9. We like it when you show that you care about yourself. This may seem like a no-brainer, but it is inevitably easier to take care of people who are making efforts to take care of themselves. We live in an interesting era- where malpractice lawyers eat doctors for lunch and patients read internet material and consider themselves experts. It's tough to be a doctor today, trust me, but nothing is more rewarding than the patient who shows up on time, and has made an effort to get better. I cannot tell you how many of my patients in my continuity clinics during residency skipped appointments, showed up 30 minutes late for a 30 minute appointment, stopped taking their medications-those who tried earned my internal respect. All were treated respectfully externally.

8. We're tired! I've written about the work hours before- but docs are beat. By the end of a day delivering health care we're emotionally exhausted and standing and bending and running around all day is tough. The good doctors will not try to hide this.

7. We are grossed out sometimes. So in my 2nd year of med school I rounded one night in the emergency room and a woman came in carrying her eye with the nerve dangling from her socket- I had to leave the room to avoid throwing up. Ever since then- many eye-related diseases weaken my knees- but this is one thing I can get over when I think from the patient's point of view.

6. MANY narcotics users are abusers. With the exception of patients with documented causes of their chronic pain, or patients with debilitating illness (cancers, etc) that require oxycontin, oxycodone, dilauded, morphine, fentanyl patches, or any others in the family of the most abused drugs in history- most patients prescribed these medications for unclear causes are abusing them and should be off of them. Almost all of my colleagues believe this to be so. Unfortunately, many of them prescribe them anyway.

5. We would do it again. I have asked many of my colleagues if, knowing what they know now about how tedious a path medicine is, from the start, they would pursue this path again. Most say a resounding yes.
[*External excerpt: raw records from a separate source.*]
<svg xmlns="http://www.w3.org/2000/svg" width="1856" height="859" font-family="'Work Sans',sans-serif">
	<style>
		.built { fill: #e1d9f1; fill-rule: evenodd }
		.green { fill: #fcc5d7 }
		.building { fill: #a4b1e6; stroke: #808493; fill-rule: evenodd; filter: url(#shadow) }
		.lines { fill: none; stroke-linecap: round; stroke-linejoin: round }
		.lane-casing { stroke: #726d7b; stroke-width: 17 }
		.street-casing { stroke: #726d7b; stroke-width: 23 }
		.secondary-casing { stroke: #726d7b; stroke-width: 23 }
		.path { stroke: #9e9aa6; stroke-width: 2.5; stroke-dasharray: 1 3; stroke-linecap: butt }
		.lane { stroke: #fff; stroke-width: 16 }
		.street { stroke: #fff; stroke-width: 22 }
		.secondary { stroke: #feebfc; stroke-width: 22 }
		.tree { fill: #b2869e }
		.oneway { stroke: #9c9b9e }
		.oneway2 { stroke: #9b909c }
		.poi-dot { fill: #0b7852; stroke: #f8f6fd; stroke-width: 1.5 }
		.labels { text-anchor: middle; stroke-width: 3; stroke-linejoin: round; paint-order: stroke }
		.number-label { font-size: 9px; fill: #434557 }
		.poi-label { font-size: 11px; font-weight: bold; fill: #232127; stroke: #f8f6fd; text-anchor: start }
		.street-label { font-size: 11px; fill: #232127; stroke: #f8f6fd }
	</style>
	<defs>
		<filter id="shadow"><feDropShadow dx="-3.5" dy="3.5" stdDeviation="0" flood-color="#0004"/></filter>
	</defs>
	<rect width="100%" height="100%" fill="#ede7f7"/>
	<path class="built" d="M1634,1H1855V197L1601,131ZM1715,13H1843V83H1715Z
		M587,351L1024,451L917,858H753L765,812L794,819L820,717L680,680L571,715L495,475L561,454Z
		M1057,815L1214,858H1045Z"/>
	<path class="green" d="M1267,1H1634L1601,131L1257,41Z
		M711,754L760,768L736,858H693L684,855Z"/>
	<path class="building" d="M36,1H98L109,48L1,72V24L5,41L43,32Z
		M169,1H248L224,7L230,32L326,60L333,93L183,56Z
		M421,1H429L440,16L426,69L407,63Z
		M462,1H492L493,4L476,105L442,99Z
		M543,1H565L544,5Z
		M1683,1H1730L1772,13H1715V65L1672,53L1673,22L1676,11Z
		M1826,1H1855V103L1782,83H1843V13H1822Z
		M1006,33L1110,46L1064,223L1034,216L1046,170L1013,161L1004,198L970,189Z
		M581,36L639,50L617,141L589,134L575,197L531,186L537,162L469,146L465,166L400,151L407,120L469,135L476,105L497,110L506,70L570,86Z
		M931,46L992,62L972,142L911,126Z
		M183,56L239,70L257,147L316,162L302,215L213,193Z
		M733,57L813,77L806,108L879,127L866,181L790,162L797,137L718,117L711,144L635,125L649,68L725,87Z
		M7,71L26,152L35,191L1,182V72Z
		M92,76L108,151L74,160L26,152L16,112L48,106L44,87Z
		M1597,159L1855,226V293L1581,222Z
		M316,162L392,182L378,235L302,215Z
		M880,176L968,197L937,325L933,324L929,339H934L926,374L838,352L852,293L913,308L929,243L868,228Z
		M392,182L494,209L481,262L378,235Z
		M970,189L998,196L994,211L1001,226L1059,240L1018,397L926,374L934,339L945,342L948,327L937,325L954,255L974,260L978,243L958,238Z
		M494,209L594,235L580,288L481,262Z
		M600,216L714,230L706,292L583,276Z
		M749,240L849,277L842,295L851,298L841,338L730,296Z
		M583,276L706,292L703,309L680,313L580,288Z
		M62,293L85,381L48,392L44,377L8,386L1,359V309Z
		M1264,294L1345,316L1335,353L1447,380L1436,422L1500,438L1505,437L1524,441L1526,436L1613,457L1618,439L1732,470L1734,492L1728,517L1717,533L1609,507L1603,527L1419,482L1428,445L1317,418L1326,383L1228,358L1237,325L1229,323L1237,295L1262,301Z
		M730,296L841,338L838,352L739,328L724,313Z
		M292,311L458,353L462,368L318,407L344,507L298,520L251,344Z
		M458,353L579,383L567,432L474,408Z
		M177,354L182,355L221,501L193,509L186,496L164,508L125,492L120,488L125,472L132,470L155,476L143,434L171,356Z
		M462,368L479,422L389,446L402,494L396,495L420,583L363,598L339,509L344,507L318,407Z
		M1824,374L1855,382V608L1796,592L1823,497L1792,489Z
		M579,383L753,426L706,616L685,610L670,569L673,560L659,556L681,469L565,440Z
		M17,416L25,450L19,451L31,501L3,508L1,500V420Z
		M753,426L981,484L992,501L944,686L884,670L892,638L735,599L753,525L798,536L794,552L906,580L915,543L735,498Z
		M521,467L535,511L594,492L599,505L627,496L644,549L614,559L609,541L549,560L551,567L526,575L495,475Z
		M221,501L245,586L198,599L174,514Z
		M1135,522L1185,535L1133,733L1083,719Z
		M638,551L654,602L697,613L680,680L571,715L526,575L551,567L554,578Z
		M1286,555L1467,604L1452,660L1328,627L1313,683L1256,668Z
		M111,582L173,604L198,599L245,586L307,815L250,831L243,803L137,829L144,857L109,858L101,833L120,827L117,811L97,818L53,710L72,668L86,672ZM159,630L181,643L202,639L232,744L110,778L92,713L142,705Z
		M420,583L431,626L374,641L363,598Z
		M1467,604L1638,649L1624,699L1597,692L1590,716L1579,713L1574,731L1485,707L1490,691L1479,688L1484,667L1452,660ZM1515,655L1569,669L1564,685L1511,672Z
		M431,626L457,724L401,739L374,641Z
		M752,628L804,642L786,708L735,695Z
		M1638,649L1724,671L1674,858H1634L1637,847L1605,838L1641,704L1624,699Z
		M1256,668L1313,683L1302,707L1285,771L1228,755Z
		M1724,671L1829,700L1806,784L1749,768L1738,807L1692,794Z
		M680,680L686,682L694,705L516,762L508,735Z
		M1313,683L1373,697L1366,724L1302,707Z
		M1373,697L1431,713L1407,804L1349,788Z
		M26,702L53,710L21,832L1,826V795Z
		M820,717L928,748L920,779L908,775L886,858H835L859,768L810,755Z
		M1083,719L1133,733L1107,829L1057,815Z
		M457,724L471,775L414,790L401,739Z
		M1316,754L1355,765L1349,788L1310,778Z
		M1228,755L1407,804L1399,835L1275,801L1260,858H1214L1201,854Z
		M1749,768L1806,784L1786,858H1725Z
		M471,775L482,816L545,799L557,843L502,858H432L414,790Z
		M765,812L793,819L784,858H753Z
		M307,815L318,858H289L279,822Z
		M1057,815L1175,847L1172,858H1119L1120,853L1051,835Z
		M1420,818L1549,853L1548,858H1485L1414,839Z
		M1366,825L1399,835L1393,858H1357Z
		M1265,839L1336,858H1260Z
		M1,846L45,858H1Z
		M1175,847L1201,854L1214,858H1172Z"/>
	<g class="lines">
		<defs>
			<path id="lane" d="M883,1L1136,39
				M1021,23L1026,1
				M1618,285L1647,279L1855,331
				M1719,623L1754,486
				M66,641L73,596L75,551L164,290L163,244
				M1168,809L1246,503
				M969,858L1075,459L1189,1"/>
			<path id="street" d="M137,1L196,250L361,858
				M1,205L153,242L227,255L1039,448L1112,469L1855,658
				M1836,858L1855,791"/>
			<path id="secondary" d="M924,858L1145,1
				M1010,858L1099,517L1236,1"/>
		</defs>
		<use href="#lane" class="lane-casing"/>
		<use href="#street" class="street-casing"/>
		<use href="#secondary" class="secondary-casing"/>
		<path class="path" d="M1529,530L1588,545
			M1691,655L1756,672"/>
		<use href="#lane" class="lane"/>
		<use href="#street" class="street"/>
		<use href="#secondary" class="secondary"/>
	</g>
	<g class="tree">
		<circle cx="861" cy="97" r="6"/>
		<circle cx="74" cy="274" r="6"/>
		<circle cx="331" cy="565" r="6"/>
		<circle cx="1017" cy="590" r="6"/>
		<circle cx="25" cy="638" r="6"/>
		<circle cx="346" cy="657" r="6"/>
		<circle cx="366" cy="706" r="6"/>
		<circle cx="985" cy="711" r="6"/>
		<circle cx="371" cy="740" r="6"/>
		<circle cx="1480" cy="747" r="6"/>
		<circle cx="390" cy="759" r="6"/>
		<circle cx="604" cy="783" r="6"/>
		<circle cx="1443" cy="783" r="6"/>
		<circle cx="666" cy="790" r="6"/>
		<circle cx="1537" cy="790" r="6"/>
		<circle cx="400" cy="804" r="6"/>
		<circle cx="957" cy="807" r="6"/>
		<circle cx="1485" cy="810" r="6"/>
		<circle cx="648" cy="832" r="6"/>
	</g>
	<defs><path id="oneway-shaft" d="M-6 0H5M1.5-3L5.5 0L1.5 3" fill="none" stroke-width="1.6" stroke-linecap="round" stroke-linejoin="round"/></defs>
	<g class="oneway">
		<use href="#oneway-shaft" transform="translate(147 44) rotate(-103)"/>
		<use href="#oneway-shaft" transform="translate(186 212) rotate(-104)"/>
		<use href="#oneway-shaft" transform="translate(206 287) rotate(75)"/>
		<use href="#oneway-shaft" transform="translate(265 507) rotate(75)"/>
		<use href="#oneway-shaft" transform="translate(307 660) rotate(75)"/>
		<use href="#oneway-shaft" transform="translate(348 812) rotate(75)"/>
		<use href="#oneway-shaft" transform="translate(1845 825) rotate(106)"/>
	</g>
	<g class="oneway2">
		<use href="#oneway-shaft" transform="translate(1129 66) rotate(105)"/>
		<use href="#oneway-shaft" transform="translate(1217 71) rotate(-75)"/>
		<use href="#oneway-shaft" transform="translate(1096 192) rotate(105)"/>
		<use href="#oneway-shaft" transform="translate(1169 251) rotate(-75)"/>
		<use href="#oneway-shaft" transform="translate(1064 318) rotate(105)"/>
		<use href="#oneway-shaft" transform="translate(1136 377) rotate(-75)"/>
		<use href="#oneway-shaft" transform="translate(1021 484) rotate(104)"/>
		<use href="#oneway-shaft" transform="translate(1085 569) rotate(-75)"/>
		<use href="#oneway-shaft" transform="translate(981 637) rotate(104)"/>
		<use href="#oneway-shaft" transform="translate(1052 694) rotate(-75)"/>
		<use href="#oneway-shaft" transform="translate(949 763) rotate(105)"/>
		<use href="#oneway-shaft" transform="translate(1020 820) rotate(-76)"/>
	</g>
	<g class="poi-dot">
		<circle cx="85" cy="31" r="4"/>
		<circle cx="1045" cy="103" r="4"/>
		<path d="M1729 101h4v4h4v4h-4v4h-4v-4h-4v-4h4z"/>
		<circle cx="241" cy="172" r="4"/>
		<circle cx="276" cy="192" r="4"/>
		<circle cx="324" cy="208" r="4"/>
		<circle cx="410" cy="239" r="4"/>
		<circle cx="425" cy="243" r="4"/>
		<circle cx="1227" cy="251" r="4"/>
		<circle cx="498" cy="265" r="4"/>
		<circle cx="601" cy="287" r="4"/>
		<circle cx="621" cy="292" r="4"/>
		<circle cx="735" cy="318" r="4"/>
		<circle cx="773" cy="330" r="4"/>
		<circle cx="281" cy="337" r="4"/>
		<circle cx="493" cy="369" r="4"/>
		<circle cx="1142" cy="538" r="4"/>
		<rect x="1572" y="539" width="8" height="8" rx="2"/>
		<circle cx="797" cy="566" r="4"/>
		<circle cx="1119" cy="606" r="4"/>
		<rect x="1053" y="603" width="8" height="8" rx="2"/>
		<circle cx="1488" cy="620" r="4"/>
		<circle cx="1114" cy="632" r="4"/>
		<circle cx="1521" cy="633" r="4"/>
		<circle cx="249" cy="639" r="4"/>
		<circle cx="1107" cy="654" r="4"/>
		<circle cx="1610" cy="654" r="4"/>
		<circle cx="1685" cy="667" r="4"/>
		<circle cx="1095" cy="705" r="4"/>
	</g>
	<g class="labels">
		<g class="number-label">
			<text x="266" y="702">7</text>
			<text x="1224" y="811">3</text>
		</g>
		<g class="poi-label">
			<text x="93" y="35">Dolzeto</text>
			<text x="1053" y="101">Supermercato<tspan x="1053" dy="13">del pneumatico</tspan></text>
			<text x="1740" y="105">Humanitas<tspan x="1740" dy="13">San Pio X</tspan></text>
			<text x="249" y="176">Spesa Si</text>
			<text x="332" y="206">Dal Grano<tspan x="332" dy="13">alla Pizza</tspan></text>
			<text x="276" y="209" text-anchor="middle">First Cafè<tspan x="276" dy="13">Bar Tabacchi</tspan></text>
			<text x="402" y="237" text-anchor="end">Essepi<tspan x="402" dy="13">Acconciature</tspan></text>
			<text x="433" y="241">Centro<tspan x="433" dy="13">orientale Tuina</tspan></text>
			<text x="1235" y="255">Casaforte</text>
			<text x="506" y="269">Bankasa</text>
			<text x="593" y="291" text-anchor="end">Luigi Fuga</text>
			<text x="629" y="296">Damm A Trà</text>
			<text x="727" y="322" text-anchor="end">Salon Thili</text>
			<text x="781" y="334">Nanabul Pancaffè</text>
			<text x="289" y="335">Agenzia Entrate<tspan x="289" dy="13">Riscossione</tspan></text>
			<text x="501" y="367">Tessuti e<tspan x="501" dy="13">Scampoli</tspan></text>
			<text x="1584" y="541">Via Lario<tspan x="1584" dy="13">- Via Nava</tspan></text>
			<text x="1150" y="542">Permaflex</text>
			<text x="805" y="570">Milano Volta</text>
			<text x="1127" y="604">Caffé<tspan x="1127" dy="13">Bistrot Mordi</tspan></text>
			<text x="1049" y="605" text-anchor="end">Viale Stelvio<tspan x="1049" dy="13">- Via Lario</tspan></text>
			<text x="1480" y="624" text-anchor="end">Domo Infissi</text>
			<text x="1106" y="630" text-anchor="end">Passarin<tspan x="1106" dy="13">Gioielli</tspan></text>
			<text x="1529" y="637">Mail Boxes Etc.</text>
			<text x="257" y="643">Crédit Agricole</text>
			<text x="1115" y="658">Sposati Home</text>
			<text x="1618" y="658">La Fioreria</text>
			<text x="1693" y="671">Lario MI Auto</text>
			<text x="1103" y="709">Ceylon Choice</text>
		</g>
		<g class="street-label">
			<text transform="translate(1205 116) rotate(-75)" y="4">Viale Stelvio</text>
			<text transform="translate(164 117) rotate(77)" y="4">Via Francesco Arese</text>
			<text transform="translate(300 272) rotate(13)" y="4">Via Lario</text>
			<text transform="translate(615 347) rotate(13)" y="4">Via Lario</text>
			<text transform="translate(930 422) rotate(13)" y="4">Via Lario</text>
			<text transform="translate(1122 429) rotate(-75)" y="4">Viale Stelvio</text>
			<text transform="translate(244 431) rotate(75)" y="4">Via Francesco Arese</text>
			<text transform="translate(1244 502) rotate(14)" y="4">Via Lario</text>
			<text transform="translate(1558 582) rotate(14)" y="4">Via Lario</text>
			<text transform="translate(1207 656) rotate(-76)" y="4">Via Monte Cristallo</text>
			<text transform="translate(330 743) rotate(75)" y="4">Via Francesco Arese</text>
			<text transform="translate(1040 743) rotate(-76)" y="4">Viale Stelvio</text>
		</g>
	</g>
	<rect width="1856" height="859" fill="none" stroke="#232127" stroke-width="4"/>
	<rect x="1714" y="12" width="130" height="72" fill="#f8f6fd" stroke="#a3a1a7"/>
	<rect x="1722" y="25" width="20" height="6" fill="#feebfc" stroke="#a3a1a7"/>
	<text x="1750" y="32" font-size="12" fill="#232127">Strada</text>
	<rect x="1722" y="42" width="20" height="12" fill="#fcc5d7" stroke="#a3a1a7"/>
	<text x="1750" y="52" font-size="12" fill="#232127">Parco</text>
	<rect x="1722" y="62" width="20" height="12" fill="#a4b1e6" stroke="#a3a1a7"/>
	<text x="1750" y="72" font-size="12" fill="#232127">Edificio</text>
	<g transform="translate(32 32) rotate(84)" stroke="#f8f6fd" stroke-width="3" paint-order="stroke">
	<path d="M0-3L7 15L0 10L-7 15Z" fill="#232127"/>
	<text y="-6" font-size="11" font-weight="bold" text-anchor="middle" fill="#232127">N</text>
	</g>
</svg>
The truth is, we love our patients, our knowledge and our work. If we didn't, we'd never do this!

4. HOWEVER, we'd like to retire young and have second lives. The truth is, medicine takes a lot out of doctors, and most of us would love to pursue other passions as well. The problem is, the job takes up a LOT of time and energy- and there is a wave of young retirement among 50-60 year old docs and second careers which has left some hospitals with very young staffs and few senior physicians.

3. We hate malpractice lawyers. This may seem obvious, but every time I see an add from an ambulance chaser soliciting that "bad doctor" who "needs to be punished" I want to scream: 'you went to school for 3 years, did no residency or fellowship, made $150,000 the year you graduated (I am still making less than $60,000 4 years out), and don't have to deal with vomit and feces and blood and death all day!!'

2. We love to hear about patients' lives. The pleasure in my day, besides meeting amazing people and helping them feel better, is hearing their stories, and learning from them. Every time a patient recommends a book or a website I check it out. Most of my physician colleagues also embrace the chance to learn from our patients. You are our connection to the world at-large, and we are grateful.

1. We are afraid that health care in America is in BIG trouble. It's not just the uninsured, the insurance companies, politicians and CEOs who are worried about the crisis that is upon us, we docs worry about not being able to take care of all of you. We talk about it, read about it, vote according to it, keep up with it- we know that at the end of the day we are going to be in high demand, and that you may not have the means to pay for the services required to keep you healthy. These are scary times- and your doctors are equally scared.